Baran has served on the Commission in a similar capacity. He was the sole vote against changes to NRC siting rules that would allow small advanced reactors to be deployed at retiring coal plants. He voted for a proposal to require emergency planning for nuclear accidents that the commission deems so rare that it has dubbed them “beyond design basis,” meaning that they have a probability of occurring less than once every 10 million operating years. He was the sole vote against allowing the preparation of generic environmental impact statements for advanced reactors that are manufactured modularly and have little land or water use impact. And he has publicly supported the NRC staff’s unworkable 1200-page draft proposal to modernize licensing of advanced reactors. 

Faced with growing concern from both Democrats and Republicans over his renomination, Baran has made something of a deathbed conversion, refashioning himself as an advanced nuclear enthusiast. As the Senate prepared to take up his confirmation, Baran sent a public memo to other commissioners offering vague proposals about how the NRC could improve its efficiency, an endeavor that Baran in the past has argued, without evidence, would compromise nuclear safety. 

But just days before publicizing that memo, Baran submitted a vote against a proposal, over six years in the making, to determine the size of emergency planning zones for small modular reactors based on their size and technological characteristics. Baran instead argued that the NRC should continue to apply emergency planning requirements developed for large light water reactors that are often 10, or even 100, times larger than the small modular reactors that are now submitting license applications. 

Ultimately, Senate Democrats who recognize the need for a new generation of advanced nuclear reactors will need to decide whether they are going to pretend to believe Baran’s implausible conversion to nuclear advocate or insist that the Biden administration go back to the drawing board. A new generation of advanced reactors are urgently needed in order to deeply cut U.S. carbon emissions and reduce exposure to air pollutants that still kill hundreds of thousands of Americans every year. Democrats who recognize the critical role that nuclear must play should insist that the Biden administration nominate a commissioner who shares that commitment. 

In the meantime, a four member commission, comprised of two Republicans and two Democrats, is entirely capable of moving nuclear modernization efforts forward while the Biden administration takes the time to identify a better nominee. Indeed, less than six weeks after Baran’s term expired at the end of June, the Commission finally approved the emergency planning rule that Baran had submitted his vote against, after it had languished before the Commission for almost two years without a vote. 
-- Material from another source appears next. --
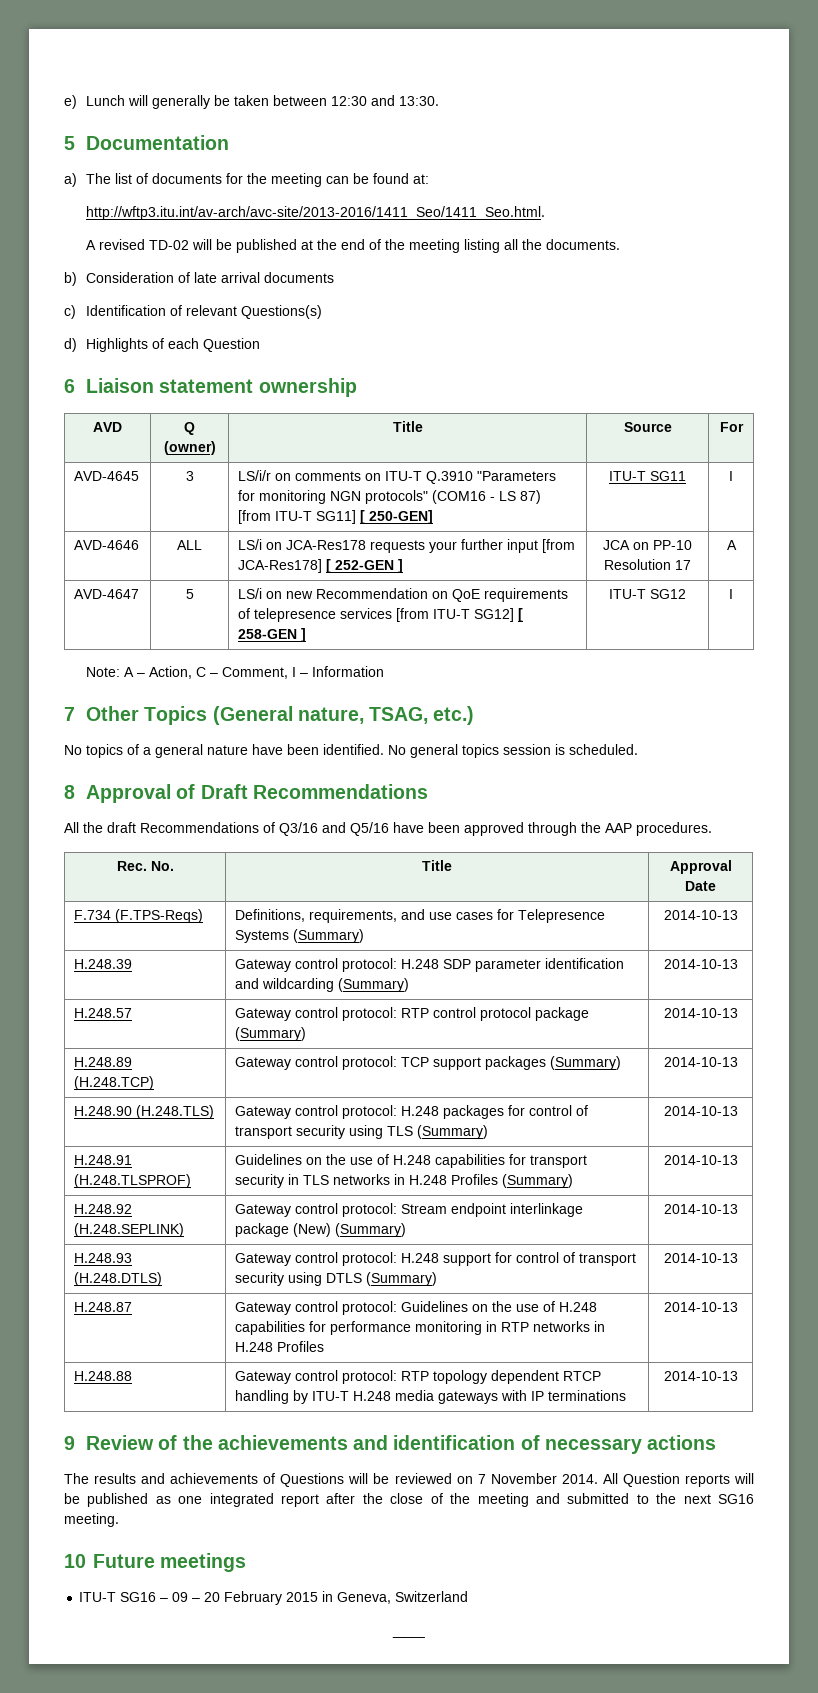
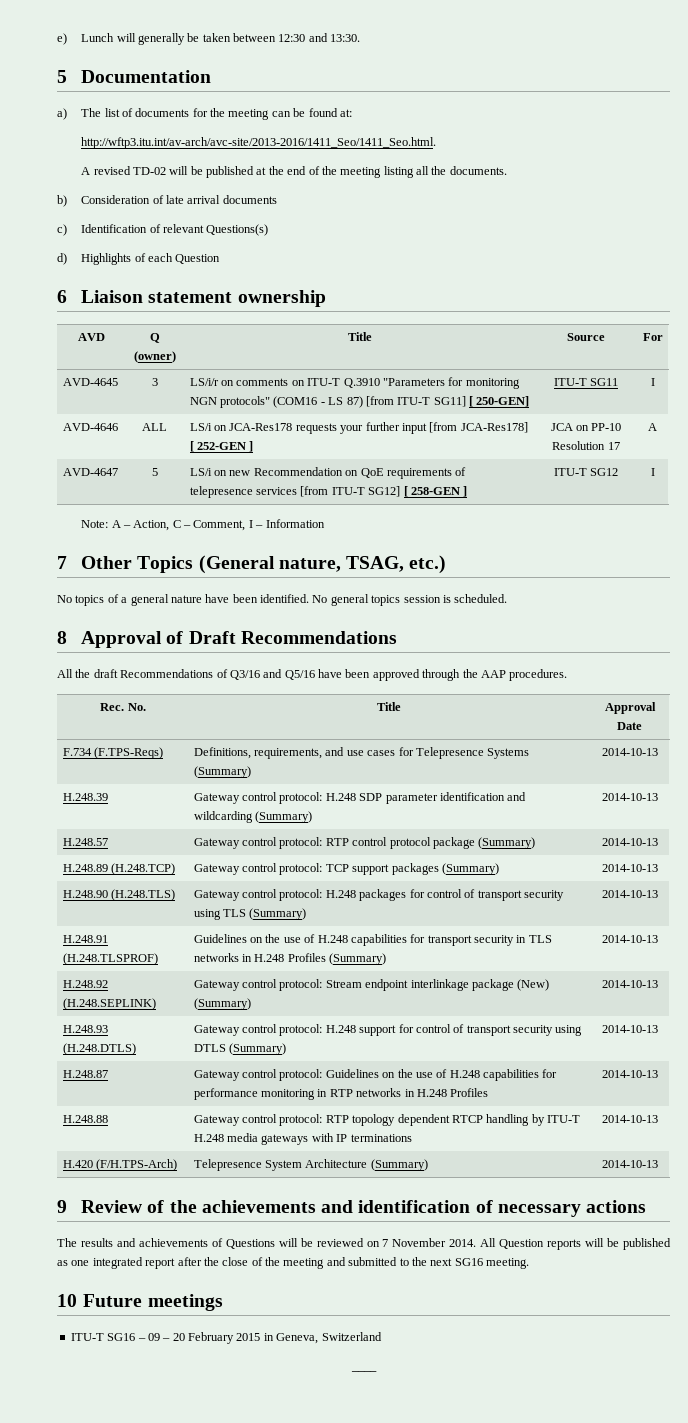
(738, 1376) none -> [62,1159,178,1171] [193,1159,428,1171] [601,1160,658,1168] // H.420 (F/H.TPS-Arch) | Telepresence System Architecture (Summary) | 2014-10-13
Next up is Part 53, the new framework for licensing advanced reactors mandated by Congress. Commissioner Annie Caputo, a Republican, has proposed a far simpler alternative to the staff proposal, based upon extensive feedback provided by stakeholders. In the same bipartisan spirit that led Congress to pass the law directing the NRC to develop a modernized framework for advanced reactors, Democratic Chair Chris Hanson would do well to work with Caputo to move that proposal forward. But for that to happen, Senate Democrats will likely need to oppose the Baran confirmation and send a clear message that delay and obstruction at the NRC are no longer acceptable. Harry Reid was a Democratic lion, justly celebrated for his many efforts to protect the environment. But his views about nuclear energy, and the commissioners he appointed, came from a bygone era. It is long past time for Democrats to move on.

Ted Nordhaus is the founder and executive director of the Breakthrough Institute, a global research center dedicated to promoting technological solutions to environmental problems.